解体工事は8月1日から来年1月31日までの予定。居酒屋と書店は6月末で閉店し、7月は工事に向けた準備期間になりそうだ。
最後の夜、店内は遅くまで満席状態が続き、中に入れない人たちが外で待った。記者も含めた待機組に気さくに声をかけながら、自作だという「傷だらけの天使」の缶バッジをプレゼントしてくれた男性に話を聞いた。

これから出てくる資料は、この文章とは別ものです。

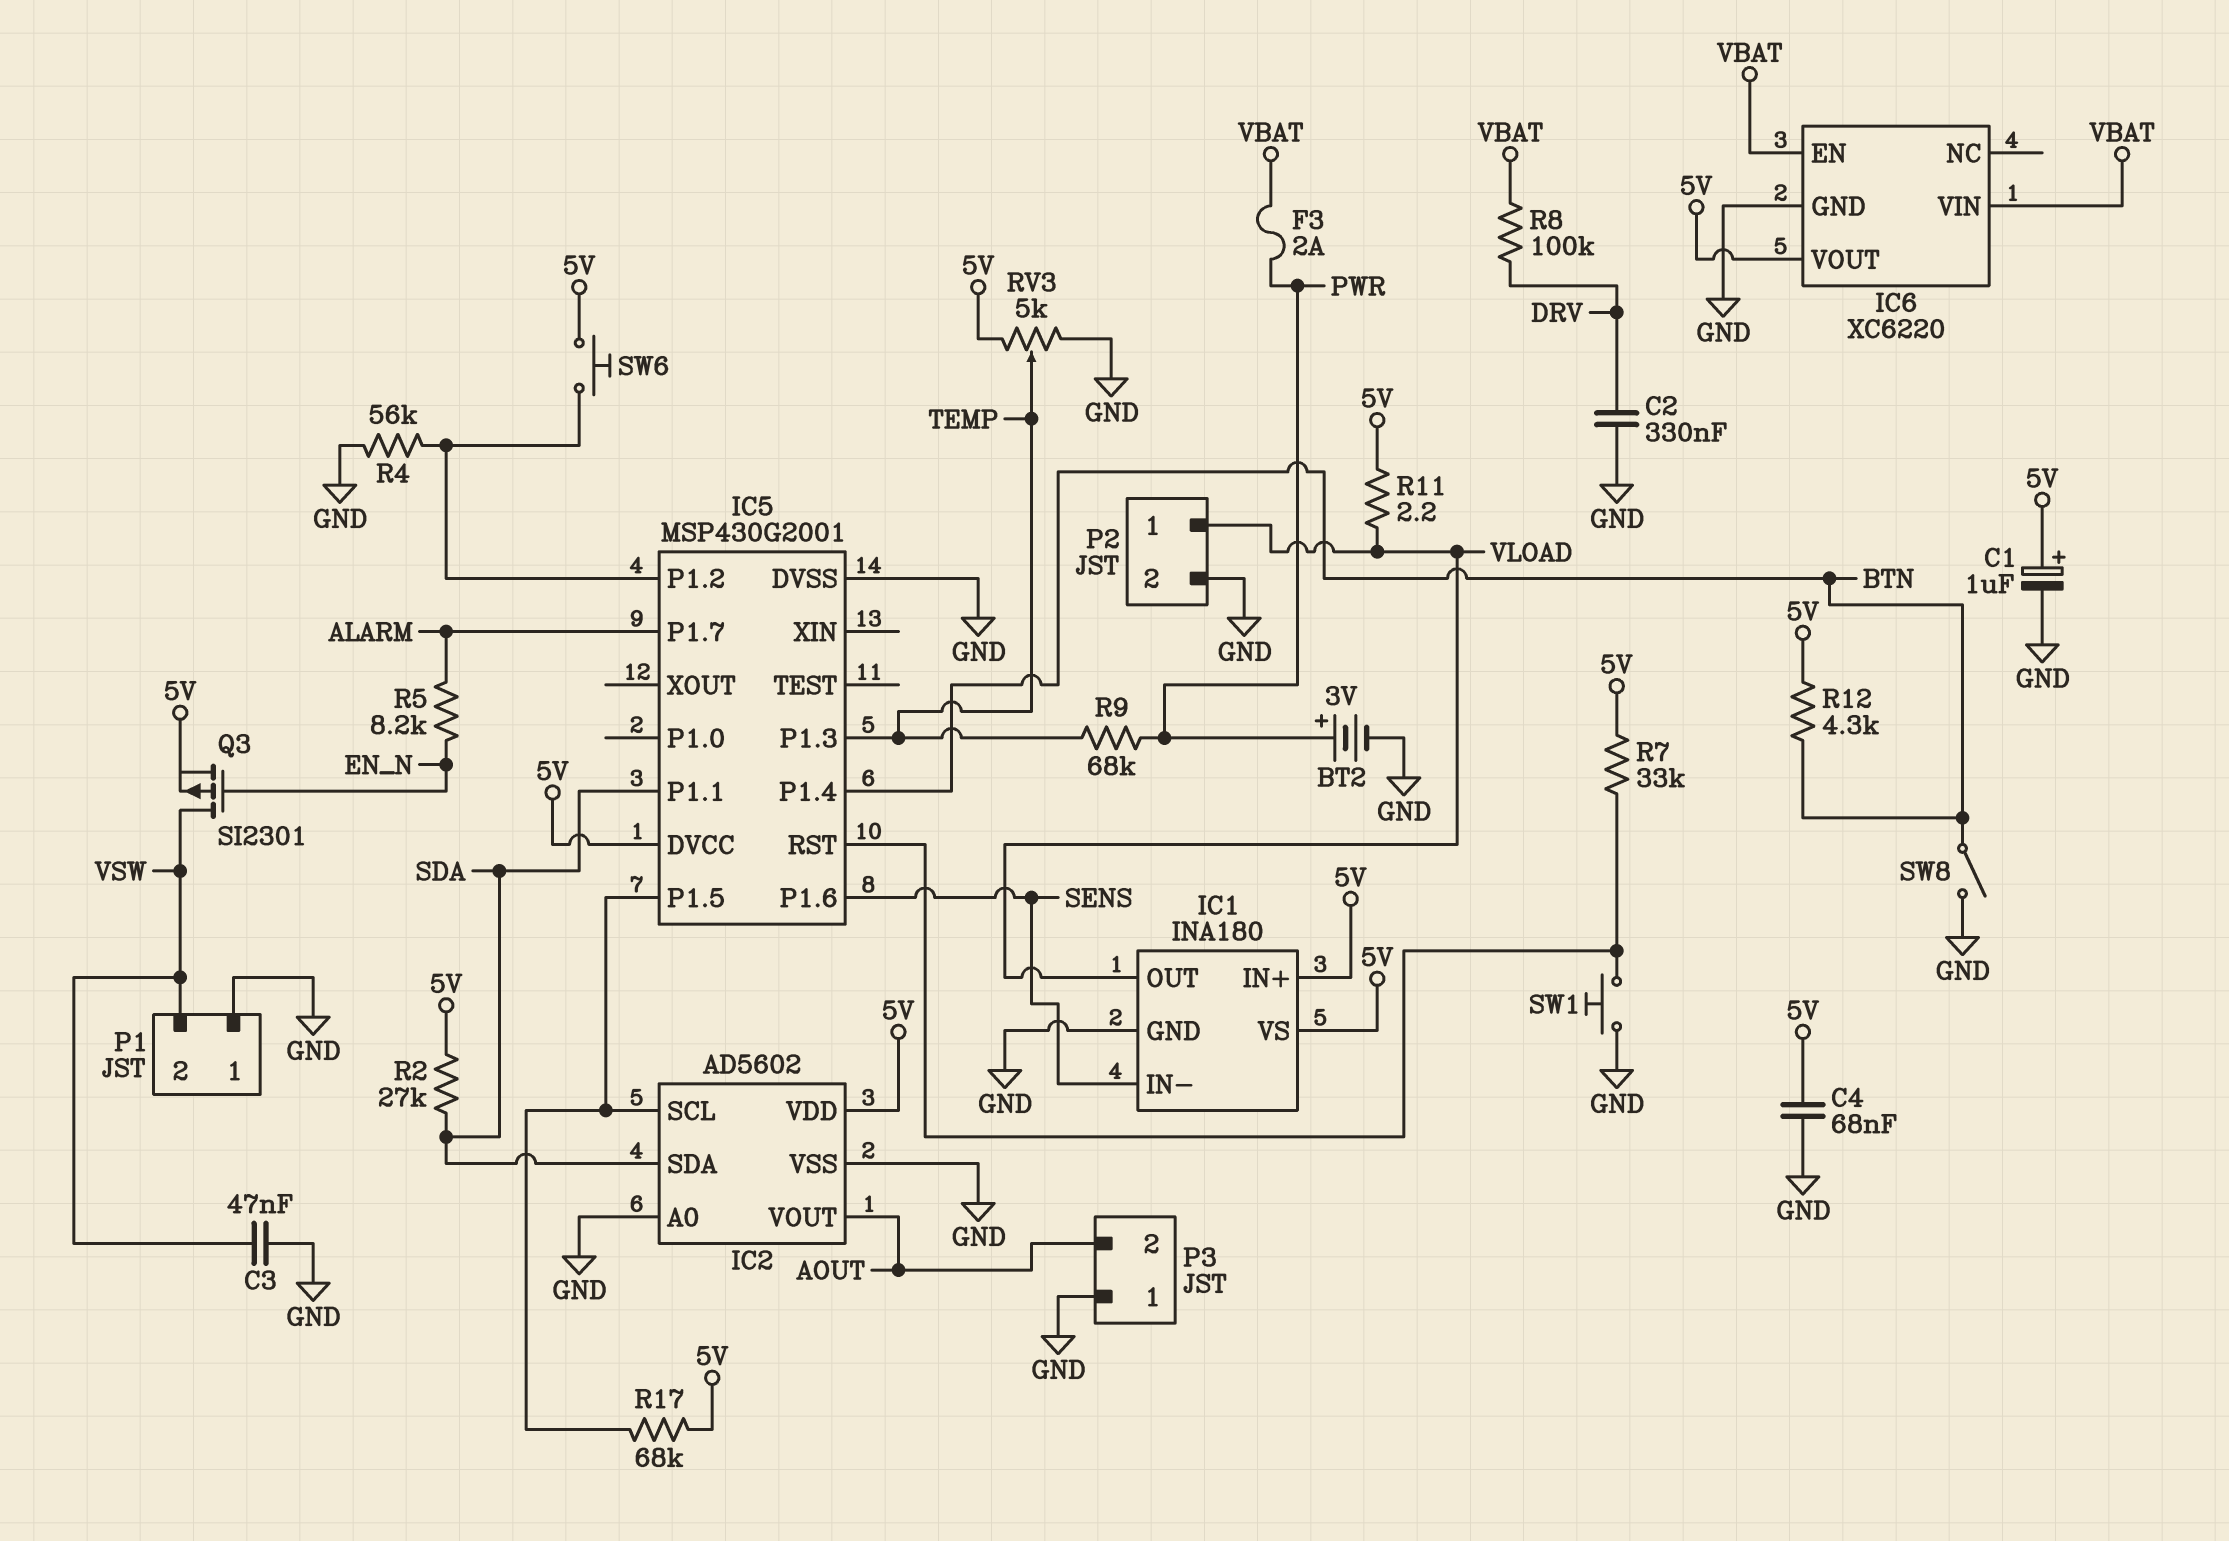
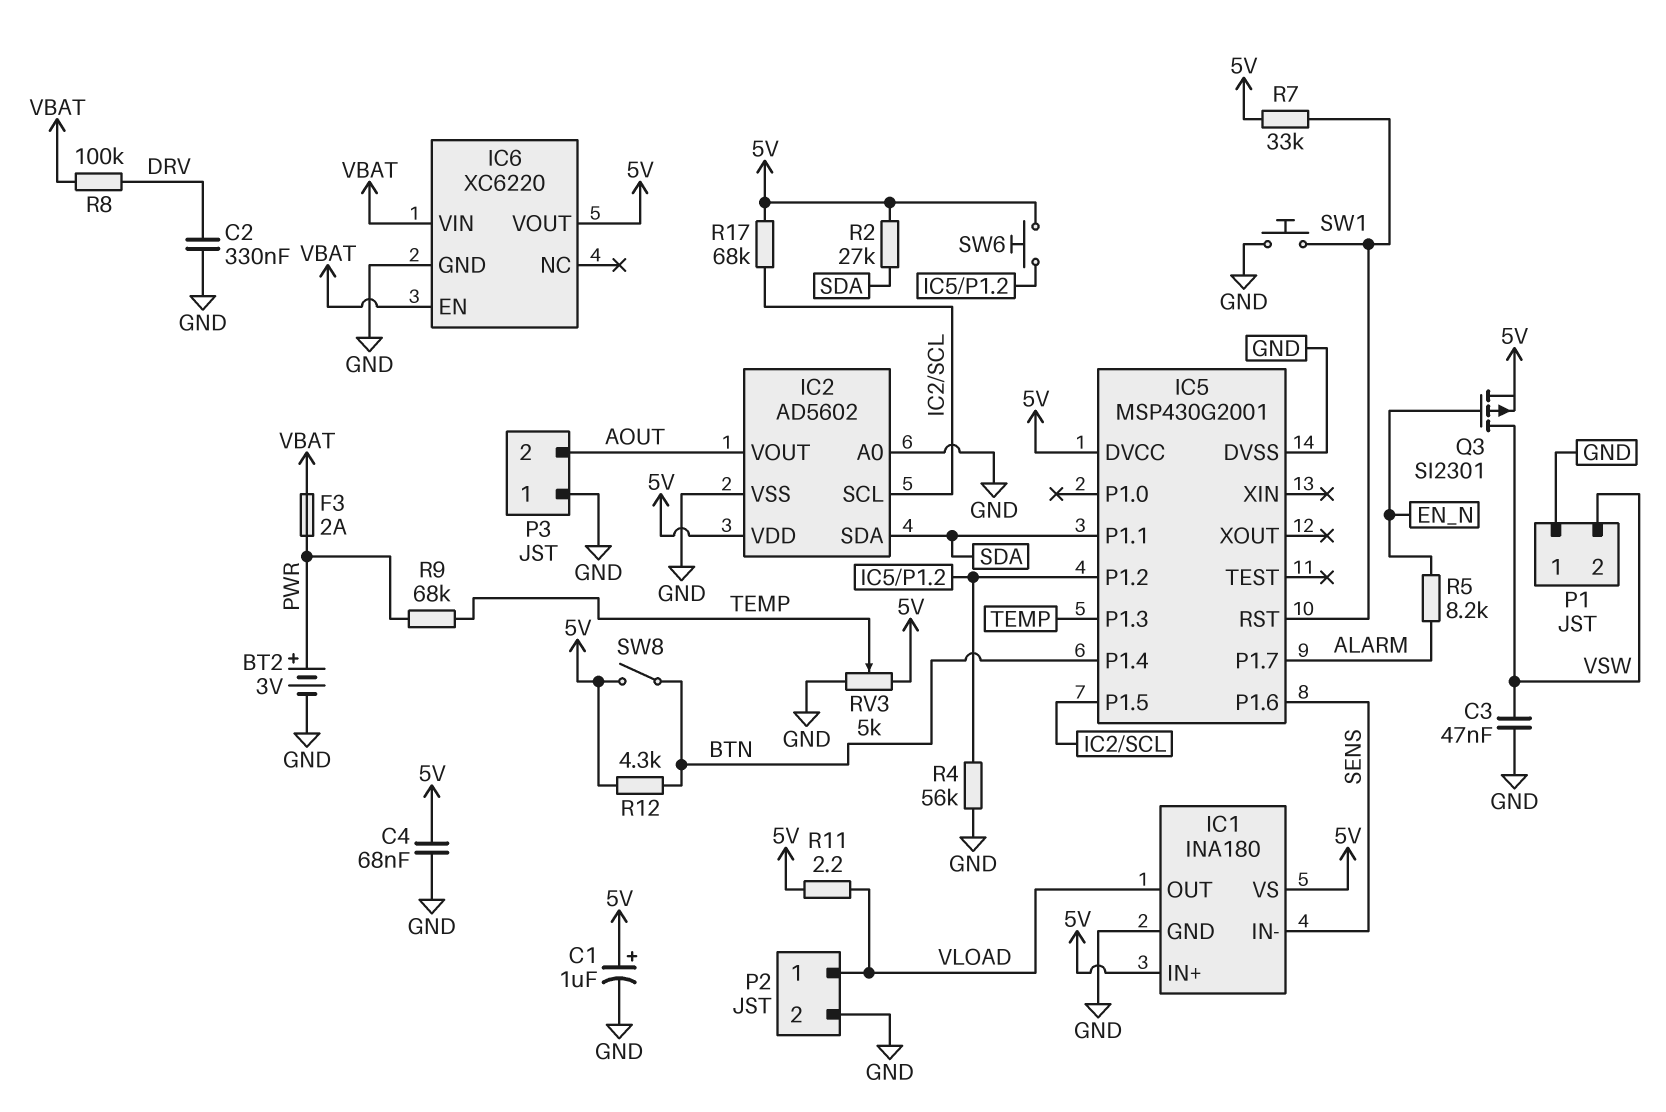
SW8: switch (BTN, GND) -> switch (5V, BTN)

「このビルの近くに住みたくて代々木にいる」という47歳の男性は30年前の高校生時代にビデオで“傷天”にはまった後追い世代。「20年前までは地下にパチンコ店があった。こだわりのある居酒屋も。4階には予備校の教室があり、さらに上には住居もあって。正月はなぜか(ビル内の扉が)開いていて、屋上に出られた…」と、思い出を語った。
最終回、建設会社の主任(森本レオ)が修に対し、解体工事のために立ち退きを伝える場面があるのだが、店に集った傷天ファンは「あのシーンがついに現実になってしまった。レオが本当に来た」としんみり。もちろん、これも時代の流れだと重々承知だが、思い入れが強いほど寂しさは募る。それだけの力があるドラマだったのだと改めて実感した。